Gothic Chess is a chess variant invented in 2000 by Ed Trice.

The game is most similar in arrangement to Bird's Chess, not Capablanca's chess, and is therefore not derived from Capablanca's Chess. Swapping the location of only two pieces in Bird's Chess, the Queen and Chancellor, will produce the Gothic Chess setup.

It incorporates two new pieces and is played on a 10×8 board.

The new pieces create interesting possibilities not available in standard 8x8 chess. For example, as long as there are many pawns still remaining on the board, the Archbishop can be the most dominant piece among the three supermajors. As the middlegame approaches, the Chancellor's strength eclipses that of the Archbishop. As pawns thin out even more, the Queen is naturally more dominant. In this fashion, a player may elect to trade one type of supermajor for another, and then proceed to create the type of game most suitable for that particular piece.
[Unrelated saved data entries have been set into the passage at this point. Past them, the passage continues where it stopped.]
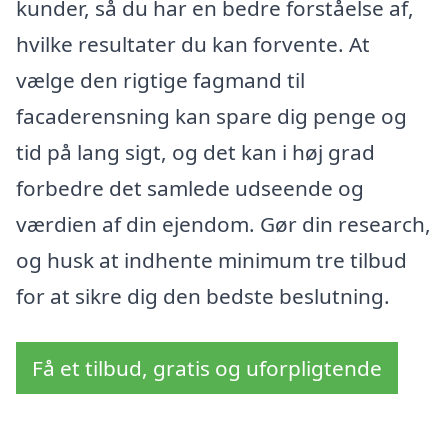
kunder, så du har en bedre forståelse af,
hvilke resultater du kan forvente. At
vælge den rigtige fagmand til
facaderensning kan spare dig penge og
tid på lang sigt, og det kan i høj grad
forbedre det samlede udseende og
værdien af din ejendom. Gør din research,
og husk at indhente minimum tre tilbud
for at sikre dig den bedste beslutning.
Få et tilbud, gratis og uforpligtende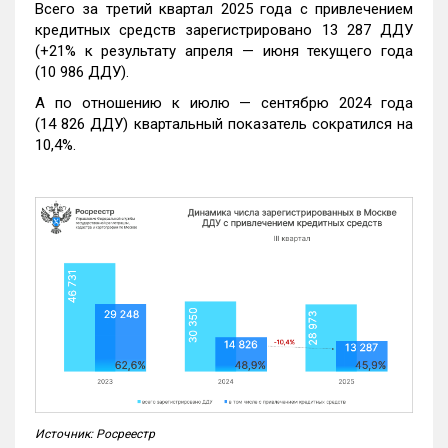
Всего за третий квартал 2025 года с привлечением
кредитных средств зарегистрировано 13 287 ДДУ
(+21% к результату апреля — июня текущего года
(10 986 ДДУ).
А по отношению к июлю — сентябрю 2024 года
(14 826 ДДУ) квартальный показатель сократился на
10,4%.
Источник: Росреестр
This is usually a far-sighted strategic operation executed by the strongest players. One must be ever-mindful of tactics, of course, especially since the Archbishop is capable of executing a checkmate unassisted by any other piece.

Setup and rules

Ed Trice placed the Archbishop and Chancellor pieces on either side of the King. The Chancellor is placed in the e-file, the King in the f-file, and the Archbishop in the g-file. Files a- through d are exactly like chess, and files h- through j contain the same pieces as chess files f- through h.

There is a "100 Move Rule" in Gothic Chess rather than a "50 Move Rule." This was created because Ed Trice proved even a 4-piece endgame could require 72 moves to force a checkmate. The endgame of King + Archbishop vs. King + Bishop has a longest win of 72 moves.